Cristina Polli, Tutto e ogni singola cosa,
Prefazione di Anna Maria Curci - Postfazione di Marco Onofrio, Roma, Edilet,
2017, pp. 68, € 10.00
Il titolo annuncia
limpido il corpo delle poesie di questa raccolta di Cristina Polli. La totalità
attraverso le singole cose.
Le singole cose, nel
giorno pieno da camminare o camminato, attingono ad un intorno non sempre
rispondente a (o in parallelo con) un’interiorità di spessore. Possono situarsi
e possono essere individuate nella luce sul volto di un bambino, nella nebbia
ed altri elementi naturali avvolgenti ma non ostacolanti l’andare, nelle parole
di cuore e di coraggio, nelle stelle da rivedere; o possono essere tratte
dagli occhi verde bosco del padre, dal riserbo sull’origine delle
lacrime, dall’onda circolare. E da altro di un medesimo
tenore: i gesti, in definitiva, di un vivere che contempli “anche” il
respiro profondo perché qualche cosa, del tanto impegnato e messo sul terreno
quotidiano, resti a vivificare il giorno dato a prescindere e a riempire questo
giorno ancorandolo agli intenti. («Vorrei abitare la parola /
riposta tra il sonno e la veglia. / Vorrei che un tremore verde-oro / rimasse
con tratti di strada / immaginati all’alba. / Vorrei intrecciare / volti rapiti
d’incontri / al dileguarsi dei crepuscoli / confini di chiarori e notti
oscure.», “Vorrei abitare la parola”, p. 24).
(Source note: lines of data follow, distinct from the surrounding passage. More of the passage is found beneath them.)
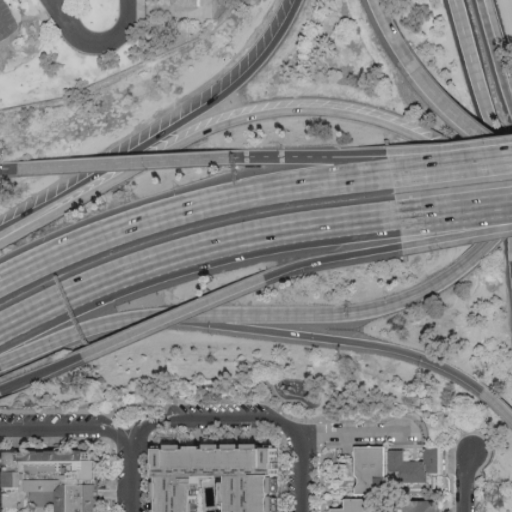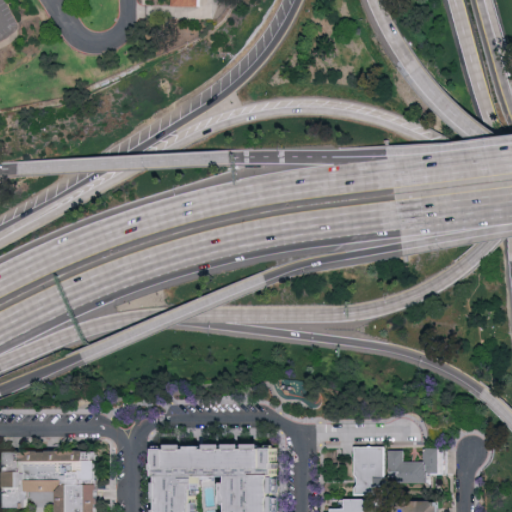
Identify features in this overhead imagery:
building: (190, 2)
building: (181, 3)
road: (60, 17)
parking lot: (6, 23)
road: (16, 37)
road: (394, 37)
road: (115, 41)
road: (498, 48)
park: (236, 63)
road: (189, 115)
road: (460, 117)
road: (487, 120)
road: (194, 139)
road: (264, 159)
road: (460, 163)
road: (434, 169)
road: (8, 170)
road: (434, 207)
road: (172, 213)
road: (26, 215)
road: (26, 219)
road: (459, 236)
road: (491, 243)
road: (173, 257)
road: (335, 260)
road: (323, 316)
road: (176, 318)
road: (83, 333)
road: (332, 341)
road: (45, 373)
road: (3, 391)
park: (210, 394)
road: (498, 404)
road: (214, 418)
road: (68, 429)
road: (354, 434)
building: (417, 466)
building: (396, 468)
building: (365, 470)
road: (303, 473)
building: (229, 477)
building: (54, 478)
road: (132, 478)
building: (217, 478)
building: (48, 479)
road: (466, 480)
building: (363, 504)
building: (361, 505)
building: (418, 507)
building: (423, 507)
Uno specchio – dentro/fuori – dalla molatura fine nel quale le parole si posano non
in opposizione quanto, invece, in concordia, modalità forse scelta, nella fluenza del pensiero poetico
riscontrabile in Tutto e ogni singola cosa, per la necessità di
chiarezza operata dalla poeta verso chi legge. (Magari per un dialogo possibile
con i suoi piccoli lettori-alunni della scuola primaria in cui insegna?).
Non si equivochi: la poesia di Cristina Polli non è
affermativa di un bene o di un male in modo categorico. (E non la respingerei,
in ogni caso, cresciuta come sono da ragazza sui versi, per esempio, di Montale
tesi a dire il male a paradigma dell’esistenza, il bene irraggiungibile, il
giardino di limoni come rovescio dell’Infinito leopardiano).
La poesia di Cristina Polli, infatti, si forma
sull’evidenza di un esserci mai sganciato da sé, mai galleggiante
nell’indistinto del non esserci, fondandosi sul desiderio di raggiungere ciò
che non è (come in “Dirti essere”: «(…) Apprenda a dirti Essere
/ il padre e la madre / il fratello, l’amante, il giudice. / Apprendi a dirti
Essere tu stessa.», p. 32) e sull’apertura a
godere del dono di ciò che è: «(…) non ti saprei Amore se non
prendessi / tutto e ogni singola cosa di te» (“Tutto e ogni singola cosa”,
p. 53). Chiede troppo o l’improbabile? Chiede. E tanto basta a che viva.